Les falaises de la presqu'île de Crozon sont les témoins de l'histoire de notre planète. ©Roole Cette richesse géologique s'accompagne d'une faune et d'une flore remarquables. Certaines espèces sont même particulièrement associées à ce territoire et à son climat. « Il y a des espèces qu'on ne trouve quasiment qu'ici – et un peu dans le Pays basque aussi car on a à peu près le même climat », raconte Yvan Sionneau.
« La Crozonnaise » et l'escargot de Quimper, deux emblèmes locaux
Parmi ces espèces figure le grémil à rameaux étalés, une petite plante vivace particulièrement rare en France. Sur la presqu'île, elle possède même son petit surnom. « On l'appelle ici "la Crozonnaise", car on est un peu chauvins. C'est une petite plante qui fait des fleurs d'un bleu très intense », sourit Yvan Sionneau.
Côté faune, un autre animal est étroitement associé au territoire : l'escargot de Quimper. « Il est très présent en Bretagne. Ce sont les deux espèces totems car elles sont vraiment liées au territoire et au climat qu'on a ici », poursuit le responsable des espaces naturels.
La presqu'île accueille aussi des habitants plus inattendus. C'est le cas du crave à bec rouge, un oiseau au plumage noir reconnaissable à son long bec rouge. « C'est un oiseau qui est plutôt montagnard normalement, mais on a une dizaine de couples qui nichent sur le territoire », précise Yvan Sionneau. Les falaises littorales de Crozon lui offrent en effet un habitat favorable.
Des espèces sous haute protection
La présence de cette biodiversité donne au territoire une responsabilité particulière en matière de conservation. « La Crozonnaise et l'escargot de Quimper sont très protégés car ils sont peu répandus.

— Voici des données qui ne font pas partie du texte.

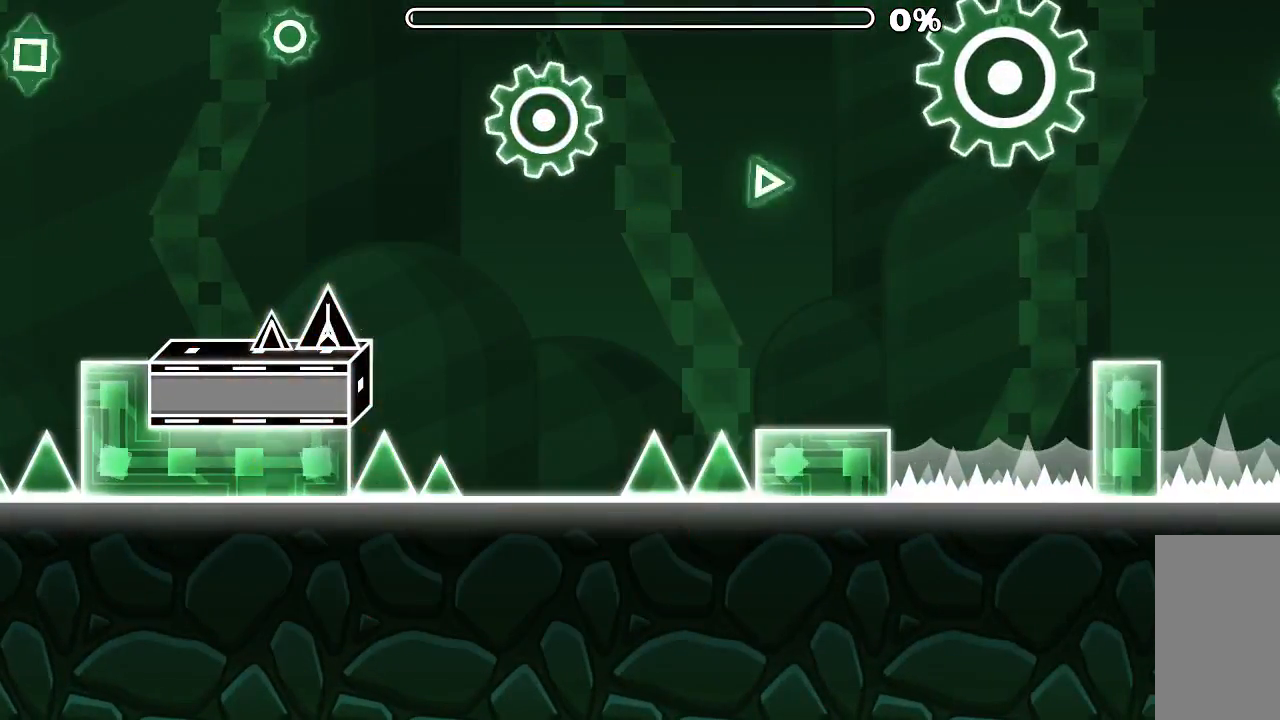
{"keys": [], "mouse": [], "events": []}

On a une responsabilité de conservation », souligne Yvan Sionneau.
"La Crozonnaise" est l'une des espèces les plus emblématiques de la presqu'île de Crozon. ©Roole Mais les espèces rares ne sont pas les seules à retenir l'attention des gestionnaires. Certaines, autrefois considérées comme communes, voient aussi leurs populations diminuer. « On a beaucoup d'espèces qui semblent banales mais dont les effectifs commencent à s'éroder, comme la loutre d'Europe, même si aujourd'hui elle se porte un petit peu mieux. »

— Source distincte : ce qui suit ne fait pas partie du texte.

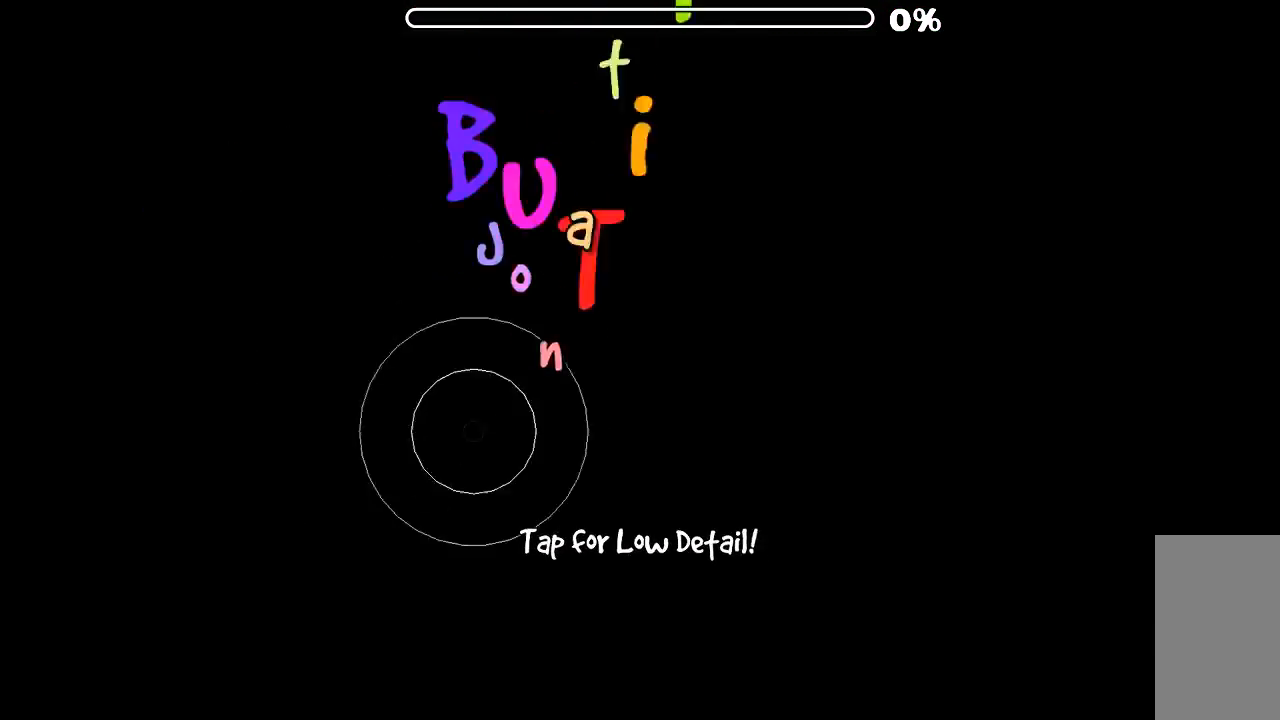
{"keys": [], "mouse": [], "events": []}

Pour les protéger, la première étape consiste à répertorier précisément les espèces locales. « On mène des inventaires scientifiques pour connaître les différentes espèces végétales et animales présentes », explique-t-il. Ces connaissances permettent ensuite d'adapter les mesures de conservation : acquisition de terrains, réglementation de certains usages, sensibilisation des visiteurs ou encore verbalisation lorsque des comportements mettent directement en danger les milieux naturels.
Sortir du sentier peut laisser des traces pendant 20 ans
« Le fait de sortir des sentiers est un comportement qui porte atteinte à la biodiversité. Quand on piétine en espace naturel, on le dégrade très vite », prévient Yvan Sionneau. Le phénomène est particulièrement visible lorsque beaucoup de visiteurs se concentrent au même endroit, par exemple pour observer une manifestation nautique depuis le littoral.
« En une demi-journée, on va avoir des surfaces de landes ravagées. Pour les restaurer, il va nous falloir 10, 15 ou même 20 ans parfois », alerte le responsable des espaces naturels de la presqu'île de Crozon.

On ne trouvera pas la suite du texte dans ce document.